Free Guy‘s estimated 1,300 VFX shots were shared by VFX houses including Scanline, Digital Domain and Lola. In addition to the digital work on main characters, Gillberg says that the VFX team created an estimated 50 background characters, including newbs (newbie players), plus environments and effects. Free City is an amalgamation of Boston, Pittsburgh and Miami. “We scanned and shot all three,” Gillberg says. “I scanned 12 city blocks in Boston, LIDAR [light detecting and ranging], but we also did drone photogrammetry. In Pittsburgh, we did aerials, and in Miami we did an aerial. ”

Key effects sequences include what Gillberg calls the “street squeeze,” which occurs during a car chase with Guy and Molotov Girl (Jodie Comer) trying to escape the ruthless Antwan (Taika Waititi) in an orange Camaro. “We built 12 city blocks of Boston digitally, to every detail you can imagine – mailboxes, street signs, trees, weeds, you name it,” he says. “As you move the buildings in the sidewalk buckled, and when the lamppost buckled, the sidewalk hit the tree, the tree hit the car. All of it happened in one simulation. We built in tools to fine-tune that simulation, but it was 100 percent simulation. ”

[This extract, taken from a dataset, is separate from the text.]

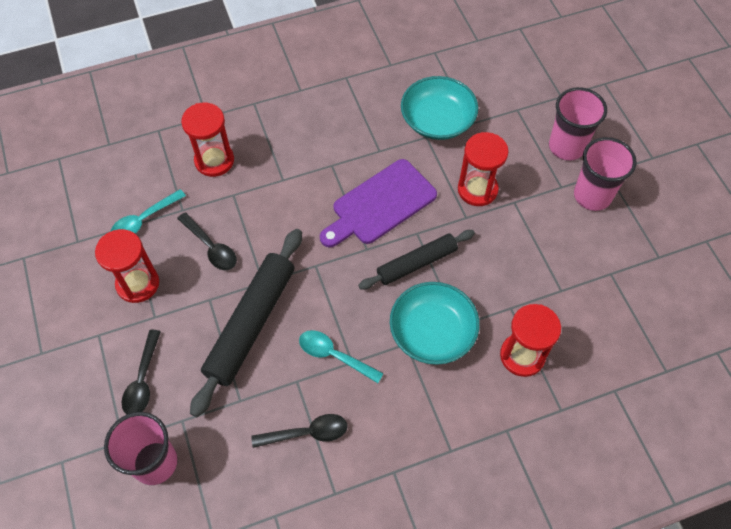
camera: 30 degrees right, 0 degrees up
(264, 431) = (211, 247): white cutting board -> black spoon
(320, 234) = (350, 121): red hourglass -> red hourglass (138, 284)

Another was the scene during which Antwan destroys the servers – and therefore, Free City. “We came up with a different look,” he says of what involved R&D work. “The buildings actually fold in on themselves. They don’t explode. The destruction of the city was [about] coming up with something that felt like a computer was destroying it. ”

Gillberg concludes, “Our whole goal throughout was to come up with an entertaining, eye-popping, fun thing but also to play homage to the video game community.”